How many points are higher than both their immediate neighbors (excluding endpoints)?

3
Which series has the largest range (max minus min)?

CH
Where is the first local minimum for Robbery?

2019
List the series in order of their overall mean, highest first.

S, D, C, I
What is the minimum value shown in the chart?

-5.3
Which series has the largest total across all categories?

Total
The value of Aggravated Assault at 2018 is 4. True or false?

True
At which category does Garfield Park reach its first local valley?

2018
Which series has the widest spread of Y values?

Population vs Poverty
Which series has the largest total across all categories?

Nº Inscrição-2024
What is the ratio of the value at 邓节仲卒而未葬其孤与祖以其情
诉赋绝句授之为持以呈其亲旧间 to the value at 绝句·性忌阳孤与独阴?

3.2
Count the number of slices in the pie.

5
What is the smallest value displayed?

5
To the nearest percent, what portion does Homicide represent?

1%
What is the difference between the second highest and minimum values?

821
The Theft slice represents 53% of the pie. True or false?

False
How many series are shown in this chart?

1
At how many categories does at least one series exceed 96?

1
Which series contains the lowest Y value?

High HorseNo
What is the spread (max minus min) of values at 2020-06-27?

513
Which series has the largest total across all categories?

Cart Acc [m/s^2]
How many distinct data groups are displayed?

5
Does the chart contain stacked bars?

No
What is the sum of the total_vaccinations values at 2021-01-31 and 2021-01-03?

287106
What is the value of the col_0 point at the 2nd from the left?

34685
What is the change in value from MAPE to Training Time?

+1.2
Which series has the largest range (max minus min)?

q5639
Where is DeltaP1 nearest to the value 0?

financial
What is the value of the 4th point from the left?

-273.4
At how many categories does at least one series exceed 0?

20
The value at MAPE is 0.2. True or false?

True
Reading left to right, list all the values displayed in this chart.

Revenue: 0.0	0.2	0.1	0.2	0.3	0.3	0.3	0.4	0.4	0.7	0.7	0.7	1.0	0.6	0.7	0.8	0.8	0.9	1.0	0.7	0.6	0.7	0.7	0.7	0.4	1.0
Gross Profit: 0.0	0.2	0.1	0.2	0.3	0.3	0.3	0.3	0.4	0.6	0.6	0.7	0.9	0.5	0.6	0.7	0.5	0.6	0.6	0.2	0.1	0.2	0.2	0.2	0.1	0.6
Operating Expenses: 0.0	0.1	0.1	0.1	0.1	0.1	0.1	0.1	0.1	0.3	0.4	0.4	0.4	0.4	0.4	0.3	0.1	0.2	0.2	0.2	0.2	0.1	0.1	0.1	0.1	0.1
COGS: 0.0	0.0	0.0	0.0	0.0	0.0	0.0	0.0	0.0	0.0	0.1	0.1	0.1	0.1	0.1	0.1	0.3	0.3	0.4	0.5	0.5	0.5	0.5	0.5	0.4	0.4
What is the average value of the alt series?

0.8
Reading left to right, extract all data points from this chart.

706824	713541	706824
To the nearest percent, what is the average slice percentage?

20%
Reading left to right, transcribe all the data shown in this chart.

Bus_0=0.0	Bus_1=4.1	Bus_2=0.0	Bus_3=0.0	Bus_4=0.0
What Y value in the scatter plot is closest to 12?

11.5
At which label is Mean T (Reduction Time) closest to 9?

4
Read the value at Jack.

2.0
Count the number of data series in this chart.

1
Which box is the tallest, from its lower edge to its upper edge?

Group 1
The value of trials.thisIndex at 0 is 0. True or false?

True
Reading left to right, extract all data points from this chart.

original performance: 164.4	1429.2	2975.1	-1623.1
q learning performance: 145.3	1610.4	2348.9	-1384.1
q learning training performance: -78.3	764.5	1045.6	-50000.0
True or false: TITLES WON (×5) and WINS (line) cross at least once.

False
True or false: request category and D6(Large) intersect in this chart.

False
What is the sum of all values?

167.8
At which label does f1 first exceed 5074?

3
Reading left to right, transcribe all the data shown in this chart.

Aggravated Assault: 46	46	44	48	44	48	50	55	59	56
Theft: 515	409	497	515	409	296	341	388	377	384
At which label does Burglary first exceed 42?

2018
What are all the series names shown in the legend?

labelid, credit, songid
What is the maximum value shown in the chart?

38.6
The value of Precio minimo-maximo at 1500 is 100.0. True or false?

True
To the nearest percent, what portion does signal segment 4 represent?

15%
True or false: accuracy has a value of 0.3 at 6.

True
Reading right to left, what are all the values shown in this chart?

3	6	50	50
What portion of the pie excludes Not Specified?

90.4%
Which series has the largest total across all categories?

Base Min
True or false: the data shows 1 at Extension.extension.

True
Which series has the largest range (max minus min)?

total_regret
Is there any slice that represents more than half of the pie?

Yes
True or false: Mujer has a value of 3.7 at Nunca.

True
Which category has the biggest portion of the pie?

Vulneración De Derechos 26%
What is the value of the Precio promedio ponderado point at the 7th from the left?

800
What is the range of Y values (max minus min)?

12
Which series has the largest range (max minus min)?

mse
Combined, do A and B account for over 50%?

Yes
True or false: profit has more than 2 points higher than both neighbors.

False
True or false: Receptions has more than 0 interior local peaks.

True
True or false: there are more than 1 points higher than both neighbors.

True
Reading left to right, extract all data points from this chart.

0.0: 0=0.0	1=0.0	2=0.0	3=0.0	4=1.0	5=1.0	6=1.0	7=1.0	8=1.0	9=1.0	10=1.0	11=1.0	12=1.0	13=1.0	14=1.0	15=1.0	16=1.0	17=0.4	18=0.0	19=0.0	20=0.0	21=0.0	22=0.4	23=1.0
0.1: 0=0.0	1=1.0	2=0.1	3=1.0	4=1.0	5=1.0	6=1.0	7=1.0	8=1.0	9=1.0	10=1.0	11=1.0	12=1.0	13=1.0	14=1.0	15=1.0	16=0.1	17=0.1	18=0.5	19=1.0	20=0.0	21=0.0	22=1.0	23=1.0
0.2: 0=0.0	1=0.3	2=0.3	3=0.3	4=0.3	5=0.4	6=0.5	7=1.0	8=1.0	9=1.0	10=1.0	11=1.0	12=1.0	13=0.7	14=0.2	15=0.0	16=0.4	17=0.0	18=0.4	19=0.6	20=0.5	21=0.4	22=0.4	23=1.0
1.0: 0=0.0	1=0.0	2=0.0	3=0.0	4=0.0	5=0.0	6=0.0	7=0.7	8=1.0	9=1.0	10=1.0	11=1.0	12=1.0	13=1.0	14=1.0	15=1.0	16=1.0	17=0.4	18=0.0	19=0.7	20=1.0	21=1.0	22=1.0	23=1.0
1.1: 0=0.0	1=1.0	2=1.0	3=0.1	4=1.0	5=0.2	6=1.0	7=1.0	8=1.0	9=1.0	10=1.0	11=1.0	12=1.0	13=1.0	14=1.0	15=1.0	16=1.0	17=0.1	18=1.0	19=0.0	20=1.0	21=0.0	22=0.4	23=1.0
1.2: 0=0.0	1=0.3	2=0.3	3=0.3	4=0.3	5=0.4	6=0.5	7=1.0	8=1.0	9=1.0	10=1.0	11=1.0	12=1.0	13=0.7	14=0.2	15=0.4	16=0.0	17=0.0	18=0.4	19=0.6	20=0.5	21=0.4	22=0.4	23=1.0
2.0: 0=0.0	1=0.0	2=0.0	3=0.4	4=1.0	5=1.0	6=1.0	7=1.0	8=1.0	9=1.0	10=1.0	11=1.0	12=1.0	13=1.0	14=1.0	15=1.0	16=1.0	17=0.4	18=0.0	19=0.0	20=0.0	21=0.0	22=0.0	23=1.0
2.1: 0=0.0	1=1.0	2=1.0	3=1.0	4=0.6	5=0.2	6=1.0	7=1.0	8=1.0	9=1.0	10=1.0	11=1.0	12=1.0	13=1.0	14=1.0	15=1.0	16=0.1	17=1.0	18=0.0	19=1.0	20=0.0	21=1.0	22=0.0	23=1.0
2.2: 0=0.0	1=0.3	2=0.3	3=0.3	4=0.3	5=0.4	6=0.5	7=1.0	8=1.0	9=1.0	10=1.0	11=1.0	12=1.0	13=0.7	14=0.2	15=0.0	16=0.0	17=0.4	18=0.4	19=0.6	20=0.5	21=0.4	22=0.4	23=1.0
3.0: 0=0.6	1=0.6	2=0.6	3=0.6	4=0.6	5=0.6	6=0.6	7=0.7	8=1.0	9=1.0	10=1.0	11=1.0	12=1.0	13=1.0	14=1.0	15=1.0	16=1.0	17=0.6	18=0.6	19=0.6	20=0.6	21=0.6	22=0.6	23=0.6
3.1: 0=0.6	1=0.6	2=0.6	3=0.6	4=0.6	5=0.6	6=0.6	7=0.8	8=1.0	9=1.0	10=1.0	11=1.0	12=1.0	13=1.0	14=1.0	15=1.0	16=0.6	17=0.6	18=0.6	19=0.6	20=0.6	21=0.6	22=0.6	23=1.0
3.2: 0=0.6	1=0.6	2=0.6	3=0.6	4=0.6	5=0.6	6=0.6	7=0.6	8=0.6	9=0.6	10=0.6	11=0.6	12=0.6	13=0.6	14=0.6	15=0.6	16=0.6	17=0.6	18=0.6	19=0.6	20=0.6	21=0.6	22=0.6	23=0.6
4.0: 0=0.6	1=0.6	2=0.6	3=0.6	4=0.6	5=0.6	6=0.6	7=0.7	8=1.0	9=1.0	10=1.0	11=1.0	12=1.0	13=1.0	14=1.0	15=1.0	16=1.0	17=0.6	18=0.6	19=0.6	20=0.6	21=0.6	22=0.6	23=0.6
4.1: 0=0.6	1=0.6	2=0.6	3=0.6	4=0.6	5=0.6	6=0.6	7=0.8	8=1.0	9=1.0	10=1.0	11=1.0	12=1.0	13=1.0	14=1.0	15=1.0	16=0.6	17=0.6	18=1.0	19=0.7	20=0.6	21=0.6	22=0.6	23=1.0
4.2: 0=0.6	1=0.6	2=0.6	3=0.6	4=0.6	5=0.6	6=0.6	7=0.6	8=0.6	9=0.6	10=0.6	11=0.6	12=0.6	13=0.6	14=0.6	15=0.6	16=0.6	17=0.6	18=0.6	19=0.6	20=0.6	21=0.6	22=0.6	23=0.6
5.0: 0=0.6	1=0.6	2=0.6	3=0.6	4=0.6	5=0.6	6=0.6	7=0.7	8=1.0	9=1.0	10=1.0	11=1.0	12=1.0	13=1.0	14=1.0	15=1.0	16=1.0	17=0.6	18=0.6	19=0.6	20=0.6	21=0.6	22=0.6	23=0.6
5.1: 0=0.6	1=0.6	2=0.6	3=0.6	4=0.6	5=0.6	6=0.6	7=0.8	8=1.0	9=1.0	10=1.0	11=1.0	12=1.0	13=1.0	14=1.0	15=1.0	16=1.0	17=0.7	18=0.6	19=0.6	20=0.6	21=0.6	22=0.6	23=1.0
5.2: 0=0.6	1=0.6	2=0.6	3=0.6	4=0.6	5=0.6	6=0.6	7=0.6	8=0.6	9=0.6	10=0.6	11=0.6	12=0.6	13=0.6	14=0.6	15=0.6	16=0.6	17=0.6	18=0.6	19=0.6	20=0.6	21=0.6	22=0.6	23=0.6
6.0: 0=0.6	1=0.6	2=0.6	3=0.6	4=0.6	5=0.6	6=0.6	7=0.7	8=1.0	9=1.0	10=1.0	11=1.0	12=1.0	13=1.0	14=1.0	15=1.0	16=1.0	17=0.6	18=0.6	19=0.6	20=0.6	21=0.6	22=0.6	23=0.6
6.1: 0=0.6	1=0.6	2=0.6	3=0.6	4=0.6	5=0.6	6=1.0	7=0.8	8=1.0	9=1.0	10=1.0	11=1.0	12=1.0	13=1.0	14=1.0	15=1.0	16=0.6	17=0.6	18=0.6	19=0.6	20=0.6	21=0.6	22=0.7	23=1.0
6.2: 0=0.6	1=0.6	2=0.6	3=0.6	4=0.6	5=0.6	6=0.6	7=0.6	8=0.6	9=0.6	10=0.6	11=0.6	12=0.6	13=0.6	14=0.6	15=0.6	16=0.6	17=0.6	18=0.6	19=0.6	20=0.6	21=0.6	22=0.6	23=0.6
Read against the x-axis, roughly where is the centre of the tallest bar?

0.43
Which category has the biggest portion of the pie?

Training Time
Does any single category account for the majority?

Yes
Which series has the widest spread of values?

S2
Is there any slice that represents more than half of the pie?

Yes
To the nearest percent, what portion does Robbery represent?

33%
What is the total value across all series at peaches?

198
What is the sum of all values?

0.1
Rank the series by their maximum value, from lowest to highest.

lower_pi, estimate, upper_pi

☆ ☆ ☆ ☆ ☆ ☆ ☆

Task goal: Count the lines in the entries above that contain the string "average", treating case as significant. Reply with the number only.

Solution to this problem: 2